+++ DATA +++
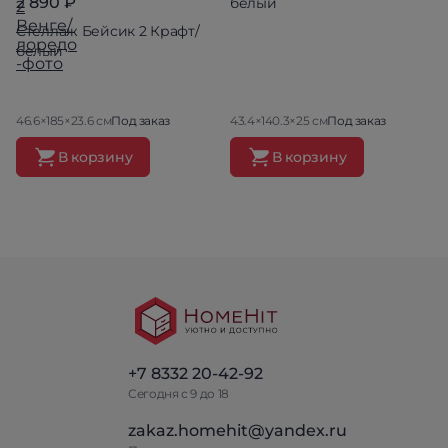
2 890 ₽
белый
Стеллаж Бейсик 2 Крафт/
белый
46.6×185×23.6 см
Под заказ
43.4×140.3×25 см
Под заказ
В корзину
В корзину
+7 8332 20-42-92
Сегодня с 9 до 18
zakaz.homehit@yandex.ru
+++
- _TASK OBJECTIVE_
Turn every line of text in the records into a JSON list of strings, one string per line, with blank lines dropped. Leave the pictures out.

- _SOLUTION TO THE EXERCISE_
[
  "2 890 ₽",
  "белый",
  "Стеллаж Бейсик 2 Крафт/",
  "белый",
  "46.6×185×23.6 см",
  "Под заказ",
  "43.4×140.3×25 см",
  "Под заказ",
  "В корзину",
  "В корзину",
  "+7 8332 20-42-92",
  "Сегодня с 9 до 18",
  "zakaz.homehit@yandex.ru"
]